メル:『そうなると当面の間、新国は帝国・王国との外交が主な公務となるのですよね?』
ザック:『多分そうなるだろうな。』
メル:『そうなるとザック様御自身が外交に当たられたら内政が混乱してしまいます。そこで北方に縁のあるリアスさんを外務大臣となって頂いてはどうかと。』
ザック:『う~ん彼女は外交より産業の方が向いてるんじゃないかな?それに内政に関しては俺よりも適任が居るよ。』
メル:『どなたです?』
ザック:『メルだよ。』
メル:『え!?わ、私ですか!?』
ザック:『メルは各地方の事情に長けている。元々ソロだった上に流浪の民だったメルの方が各土地の事情に詳しいだろ?』
メル:『ですが私はザック様の従者として行動を共にする使命があります!』
ザック:『勿論必要な時はそうして貰うよ?でも当面は国の事でしか動かないし、今までと違って討伐を頻繁にする訳じゃ無いからね。』
メル:『確かにそうですが・・・。』
アン:『ところでザック、建国するって事はお城も作るの?』
ザック:『必要かな?俺は別に無くても良いと思うんだけど?』
ベルクレアが口を挟んだ。
ベルクレア:『ザック殿、城は作らねばならぬぞ。城は単なる国の権威の象徴では無く、万が一の時に城下町の者達を受け入れる場として必要なのじゃ。
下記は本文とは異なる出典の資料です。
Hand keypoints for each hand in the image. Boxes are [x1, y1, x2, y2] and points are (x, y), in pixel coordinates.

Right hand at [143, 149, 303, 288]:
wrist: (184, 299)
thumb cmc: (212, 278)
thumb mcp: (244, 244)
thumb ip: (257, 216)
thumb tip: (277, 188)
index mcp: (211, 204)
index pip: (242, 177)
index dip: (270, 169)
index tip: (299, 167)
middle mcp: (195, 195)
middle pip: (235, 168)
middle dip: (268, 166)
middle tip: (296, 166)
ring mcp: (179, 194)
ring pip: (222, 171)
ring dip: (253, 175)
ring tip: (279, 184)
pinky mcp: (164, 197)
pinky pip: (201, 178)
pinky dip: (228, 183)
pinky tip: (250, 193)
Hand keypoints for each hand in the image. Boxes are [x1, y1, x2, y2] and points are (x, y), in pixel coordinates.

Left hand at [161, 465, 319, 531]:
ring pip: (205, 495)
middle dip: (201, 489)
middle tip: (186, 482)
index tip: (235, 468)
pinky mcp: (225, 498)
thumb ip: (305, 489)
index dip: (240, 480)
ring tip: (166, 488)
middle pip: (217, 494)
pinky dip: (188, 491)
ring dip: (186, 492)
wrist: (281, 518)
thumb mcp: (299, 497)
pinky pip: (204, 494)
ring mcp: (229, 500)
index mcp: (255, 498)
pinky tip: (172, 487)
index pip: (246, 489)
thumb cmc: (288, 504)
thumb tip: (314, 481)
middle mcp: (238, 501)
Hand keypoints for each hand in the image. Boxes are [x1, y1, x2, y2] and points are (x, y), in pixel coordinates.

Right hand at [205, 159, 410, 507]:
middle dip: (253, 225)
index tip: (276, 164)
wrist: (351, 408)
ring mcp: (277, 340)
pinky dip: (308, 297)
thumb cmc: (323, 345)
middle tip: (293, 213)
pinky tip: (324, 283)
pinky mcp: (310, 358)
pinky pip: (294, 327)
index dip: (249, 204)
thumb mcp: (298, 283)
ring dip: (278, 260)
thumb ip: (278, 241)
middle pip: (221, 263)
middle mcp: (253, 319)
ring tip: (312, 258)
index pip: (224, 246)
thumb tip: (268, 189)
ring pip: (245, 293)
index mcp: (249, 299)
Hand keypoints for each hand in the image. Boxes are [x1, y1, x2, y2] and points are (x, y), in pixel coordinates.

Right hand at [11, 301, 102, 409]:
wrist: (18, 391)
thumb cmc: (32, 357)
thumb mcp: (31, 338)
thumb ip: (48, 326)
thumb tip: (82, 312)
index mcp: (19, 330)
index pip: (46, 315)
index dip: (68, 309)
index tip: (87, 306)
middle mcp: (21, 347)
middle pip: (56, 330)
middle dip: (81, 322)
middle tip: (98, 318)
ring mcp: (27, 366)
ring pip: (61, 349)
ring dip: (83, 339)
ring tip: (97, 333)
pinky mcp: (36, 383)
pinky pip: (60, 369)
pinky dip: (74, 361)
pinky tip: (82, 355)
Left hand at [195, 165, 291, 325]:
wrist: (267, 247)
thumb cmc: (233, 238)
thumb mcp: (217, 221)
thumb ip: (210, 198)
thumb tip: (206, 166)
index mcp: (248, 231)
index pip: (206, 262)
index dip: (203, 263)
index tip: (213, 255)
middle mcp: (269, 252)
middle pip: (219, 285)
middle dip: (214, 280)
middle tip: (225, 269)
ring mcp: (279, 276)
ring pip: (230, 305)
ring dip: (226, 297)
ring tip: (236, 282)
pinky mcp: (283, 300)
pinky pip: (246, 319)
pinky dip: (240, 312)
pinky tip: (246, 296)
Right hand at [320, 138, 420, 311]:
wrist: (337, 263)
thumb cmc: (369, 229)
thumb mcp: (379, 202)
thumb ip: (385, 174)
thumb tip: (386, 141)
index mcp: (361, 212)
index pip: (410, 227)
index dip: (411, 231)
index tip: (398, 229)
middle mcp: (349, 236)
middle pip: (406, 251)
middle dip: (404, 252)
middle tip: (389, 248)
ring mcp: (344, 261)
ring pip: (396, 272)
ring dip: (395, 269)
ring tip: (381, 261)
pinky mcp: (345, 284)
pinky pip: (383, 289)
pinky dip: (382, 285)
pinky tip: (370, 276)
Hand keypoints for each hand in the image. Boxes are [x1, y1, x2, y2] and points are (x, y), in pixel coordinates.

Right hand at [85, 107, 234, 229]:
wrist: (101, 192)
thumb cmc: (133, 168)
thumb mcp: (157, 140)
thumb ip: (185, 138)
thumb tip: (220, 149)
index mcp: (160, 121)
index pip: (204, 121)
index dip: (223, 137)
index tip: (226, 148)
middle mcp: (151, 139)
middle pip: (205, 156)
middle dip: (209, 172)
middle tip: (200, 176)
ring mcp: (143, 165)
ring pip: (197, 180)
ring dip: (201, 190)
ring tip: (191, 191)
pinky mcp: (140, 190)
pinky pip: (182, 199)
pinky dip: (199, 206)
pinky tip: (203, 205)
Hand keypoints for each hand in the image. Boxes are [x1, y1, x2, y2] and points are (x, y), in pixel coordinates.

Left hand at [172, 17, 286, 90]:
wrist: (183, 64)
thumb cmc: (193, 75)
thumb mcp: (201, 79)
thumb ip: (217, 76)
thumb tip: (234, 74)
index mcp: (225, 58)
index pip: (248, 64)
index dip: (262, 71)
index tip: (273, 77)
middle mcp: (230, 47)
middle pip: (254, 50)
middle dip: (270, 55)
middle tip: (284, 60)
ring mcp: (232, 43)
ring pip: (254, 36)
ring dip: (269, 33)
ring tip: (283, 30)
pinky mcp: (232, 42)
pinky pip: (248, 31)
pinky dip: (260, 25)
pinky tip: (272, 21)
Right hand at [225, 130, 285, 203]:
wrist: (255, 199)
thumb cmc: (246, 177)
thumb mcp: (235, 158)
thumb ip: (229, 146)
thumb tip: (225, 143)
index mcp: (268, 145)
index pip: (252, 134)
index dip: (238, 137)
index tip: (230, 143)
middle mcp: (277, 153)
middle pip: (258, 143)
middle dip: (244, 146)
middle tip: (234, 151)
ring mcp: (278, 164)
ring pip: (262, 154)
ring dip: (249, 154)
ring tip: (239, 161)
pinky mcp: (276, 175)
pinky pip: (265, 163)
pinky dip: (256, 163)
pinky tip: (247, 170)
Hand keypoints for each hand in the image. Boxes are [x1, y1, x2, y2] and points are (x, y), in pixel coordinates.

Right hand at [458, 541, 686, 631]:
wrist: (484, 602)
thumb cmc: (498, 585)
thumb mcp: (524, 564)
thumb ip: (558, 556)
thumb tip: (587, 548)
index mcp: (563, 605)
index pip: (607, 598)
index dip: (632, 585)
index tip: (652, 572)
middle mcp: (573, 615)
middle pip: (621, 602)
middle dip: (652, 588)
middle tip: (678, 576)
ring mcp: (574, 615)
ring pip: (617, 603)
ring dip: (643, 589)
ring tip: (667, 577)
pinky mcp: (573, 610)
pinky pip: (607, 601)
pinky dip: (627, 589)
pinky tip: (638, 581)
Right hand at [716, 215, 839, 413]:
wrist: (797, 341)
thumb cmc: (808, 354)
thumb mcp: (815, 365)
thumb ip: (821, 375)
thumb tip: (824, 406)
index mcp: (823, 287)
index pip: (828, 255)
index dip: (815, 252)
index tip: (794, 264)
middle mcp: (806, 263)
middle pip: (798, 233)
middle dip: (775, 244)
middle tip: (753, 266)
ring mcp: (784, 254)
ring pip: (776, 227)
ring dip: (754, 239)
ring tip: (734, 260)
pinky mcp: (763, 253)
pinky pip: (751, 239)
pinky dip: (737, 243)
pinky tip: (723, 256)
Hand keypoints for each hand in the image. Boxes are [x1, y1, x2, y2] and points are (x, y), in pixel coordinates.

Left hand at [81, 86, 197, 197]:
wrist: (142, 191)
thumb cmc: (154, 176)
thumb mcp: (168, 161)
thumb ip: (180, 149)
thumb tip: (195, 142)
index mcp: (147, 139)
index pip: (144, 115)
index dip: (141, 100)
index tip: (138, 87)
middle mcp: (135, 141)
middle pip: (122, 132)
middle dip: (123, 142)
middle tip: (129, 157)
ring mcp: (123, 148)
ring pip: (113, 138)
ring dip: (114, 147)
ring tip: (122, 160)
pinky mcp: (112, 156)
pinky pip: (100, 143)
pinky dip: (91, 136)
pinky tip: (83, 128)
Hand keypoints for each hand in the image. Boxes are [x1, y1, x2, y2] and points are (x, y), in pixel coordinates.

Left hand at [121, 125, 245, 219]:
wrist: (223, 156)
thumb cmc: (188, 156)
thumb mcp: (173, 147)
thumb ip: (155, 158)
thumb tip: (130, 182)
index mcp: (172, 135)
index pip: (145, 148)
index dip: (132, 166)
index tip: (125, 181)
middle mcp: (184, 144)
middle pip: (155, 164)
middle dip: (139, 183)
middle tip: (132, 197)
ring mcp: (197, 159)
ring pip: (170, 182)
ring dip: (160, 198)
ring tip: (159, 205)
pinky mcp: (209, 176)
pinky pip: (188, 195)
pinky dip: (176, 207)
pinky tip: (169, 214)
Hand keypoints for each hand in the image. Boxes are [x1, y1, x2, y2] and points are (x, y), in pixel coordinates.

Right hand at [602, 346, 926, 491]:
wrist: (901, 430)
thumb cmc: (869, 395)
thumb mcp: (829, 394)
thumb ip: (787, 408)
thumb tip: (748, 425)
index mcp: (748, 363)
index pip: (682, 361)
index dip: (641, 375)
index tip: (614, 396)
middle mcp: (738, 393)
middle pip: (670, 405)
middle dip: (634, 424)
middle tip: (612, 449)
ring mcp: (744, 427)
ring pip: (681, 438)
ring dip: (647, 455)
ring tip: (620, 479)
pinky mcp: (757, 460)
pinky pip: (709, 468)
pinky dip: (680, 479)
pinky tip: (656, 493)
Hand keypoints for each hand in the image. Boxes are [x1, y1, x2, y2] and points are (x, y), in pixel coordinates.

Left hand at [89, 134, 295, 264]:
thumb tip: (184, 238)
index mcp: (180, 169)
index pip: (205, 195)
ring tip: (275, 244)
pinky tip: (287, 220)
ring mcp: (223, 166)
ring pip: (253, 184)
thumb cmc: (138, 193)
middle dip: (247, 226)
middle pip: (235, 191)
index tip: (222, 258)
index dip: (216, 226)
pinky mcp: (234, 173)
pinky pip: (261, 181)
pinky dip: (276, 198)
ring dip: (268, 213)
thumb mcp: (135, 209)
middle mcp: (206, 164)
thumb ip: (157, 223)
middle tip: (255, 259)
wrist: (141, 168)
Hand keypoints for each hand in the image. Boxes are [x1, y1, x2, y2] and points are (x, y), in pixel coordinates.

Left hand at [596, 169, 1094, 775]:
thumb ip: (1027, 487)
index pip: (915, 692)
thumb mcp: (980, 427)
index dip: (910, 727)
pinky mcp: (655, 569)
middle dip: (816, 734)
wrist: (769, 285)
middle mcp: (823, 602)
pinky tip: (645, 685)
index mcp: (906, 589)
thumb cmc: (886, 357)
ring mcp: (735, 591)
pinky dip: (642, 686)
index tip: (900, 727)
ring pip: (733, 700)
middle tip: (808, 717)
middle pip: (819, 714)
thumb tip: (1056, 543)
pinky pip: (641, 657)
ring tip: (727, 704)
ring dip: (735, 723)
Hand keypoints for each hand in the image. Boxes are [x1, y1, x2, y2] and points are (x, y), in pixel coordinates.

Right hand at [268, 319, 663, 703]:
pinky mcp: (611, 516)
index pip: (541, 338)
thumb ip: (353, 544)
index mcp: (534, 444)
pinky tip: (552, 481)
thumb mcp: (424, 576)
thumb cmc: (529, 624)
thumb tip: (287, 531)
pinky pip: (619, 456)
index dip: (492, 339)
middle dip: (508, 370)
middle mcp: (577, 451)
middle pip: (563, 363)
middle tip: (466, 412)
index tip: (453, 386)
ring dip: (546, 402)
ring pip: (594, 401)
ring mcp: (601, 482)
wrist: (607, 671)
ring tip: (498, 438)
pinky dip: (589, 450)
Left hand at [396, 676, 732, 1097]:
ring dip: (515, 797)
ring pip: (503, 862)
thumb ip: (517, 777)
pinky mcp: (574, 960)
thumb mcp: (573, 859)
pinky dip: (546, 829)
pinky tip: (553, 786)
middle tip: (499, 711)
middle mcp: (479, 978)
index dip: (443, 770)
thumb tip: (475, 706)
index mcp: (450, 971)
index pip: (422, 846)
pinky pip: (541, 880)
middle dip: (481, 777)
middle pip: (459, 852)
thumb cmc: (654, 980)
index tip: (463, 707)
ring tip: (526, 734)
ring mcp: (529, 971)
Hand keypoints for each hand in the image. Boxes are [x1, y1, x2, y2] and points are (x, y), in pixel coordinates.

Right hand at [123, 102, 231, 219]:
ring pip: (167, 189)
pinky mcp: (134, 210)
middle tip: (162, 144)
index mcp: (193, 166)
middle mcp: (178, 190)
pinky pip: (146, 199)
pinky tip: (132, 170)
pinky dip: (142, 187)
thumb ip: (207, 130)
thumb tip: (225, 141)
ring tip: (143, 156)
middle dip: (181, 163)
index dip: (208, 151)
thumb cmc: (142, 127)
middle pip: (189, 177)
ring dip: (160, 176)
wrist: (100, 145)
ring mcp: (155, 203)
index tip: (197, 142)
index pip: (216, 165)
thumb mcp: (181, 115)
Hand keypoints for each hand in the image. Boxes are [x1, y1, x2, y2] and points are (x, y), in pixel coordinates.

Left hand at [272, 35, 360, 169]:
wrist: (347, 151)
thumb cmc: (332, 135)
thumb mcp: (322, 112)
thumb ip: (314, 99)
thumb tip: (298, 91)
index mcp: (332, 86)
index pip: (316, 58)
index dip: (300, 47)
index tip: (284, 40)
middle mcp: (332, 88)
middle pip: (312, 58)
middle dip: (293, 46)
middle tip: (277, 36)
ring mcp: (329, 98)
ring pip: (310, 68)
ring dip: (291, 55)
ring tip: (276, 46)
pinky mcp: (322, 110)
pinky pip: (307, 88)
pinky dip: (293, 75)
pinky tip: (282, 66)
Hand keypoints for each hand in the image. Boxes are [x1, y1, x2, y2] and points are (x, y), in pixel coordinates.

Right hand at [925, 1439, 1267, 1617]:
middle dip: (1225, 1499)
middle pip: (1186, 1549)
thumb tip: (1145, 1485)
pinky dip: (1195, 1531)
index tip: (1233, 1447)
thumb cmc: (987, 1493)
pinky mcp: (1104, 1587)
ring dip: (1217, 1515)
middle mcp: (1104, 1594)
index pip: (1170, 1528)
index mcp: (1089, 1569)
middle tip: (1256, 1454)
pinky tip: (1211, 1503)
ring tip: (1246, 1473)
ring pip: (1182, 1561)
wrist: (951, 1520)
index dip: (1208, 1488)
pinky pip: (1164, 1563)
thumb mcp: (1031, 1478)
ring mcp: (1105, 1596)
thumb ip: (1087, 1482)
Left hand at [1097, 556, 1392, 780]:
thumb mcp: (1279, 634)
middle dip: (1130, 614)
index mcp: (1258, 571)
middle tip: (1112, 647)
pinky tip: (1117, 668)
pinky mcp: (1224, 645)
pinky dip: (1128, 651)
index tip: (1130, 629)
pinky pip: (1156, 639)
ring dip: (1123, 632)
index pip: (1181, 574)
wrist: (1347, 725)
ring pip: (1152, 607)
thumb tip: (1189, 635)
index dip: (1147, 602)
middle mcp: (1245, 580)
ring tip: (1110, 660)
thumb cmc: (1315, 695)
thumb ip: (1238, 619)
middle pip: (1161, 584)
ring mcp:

ザック:『確かにそういう考え方もありますね・・・。』
ザック:(言われてみればその通りだ。いつ城下町で暴動が起きないという保証も無い。言い換えれば城壁や石畳の道路整備もそうだな・・・。)
ザック:『でもさすがに城を作る職人は知らないなぁ。』
アン:『リアスじゃ駄目なの?』
ザック:『城を建てる場合は色々と特殊な技法が必要だからね。一般的な建築士では館ぐらいまでしか作らないよ。』
ベルクレア:『ザック殿、それならば心配要らぬ。王都に城の建築士が居るでのう。』
ベルクレアが兵士に指示すると建築士を王宮に招いてくれた。
マリアベル:『王宮建築士のマリアベル、参上つかまつりました。』
ベルクレア:『わざわざすまんのう。こちらに居るエルベスタ殿は存じておるか?』
マリアベル:『はぁ、アーデン一帯の領主様と存じております。』
ベルクレア:『これから申す事は極秘事項じゃ。よいな。』
ベルクレアが一通りの事を話すとマリアベルはしばらく固まっていたが、新たな城を建てる事を知ると随分と張り切った様子で帰って行った。
その後幾つかの事をベルクレアと打ち合わせた後、ザック達はアーデンへと旅立った。
お読み頂き有り難う御座いました。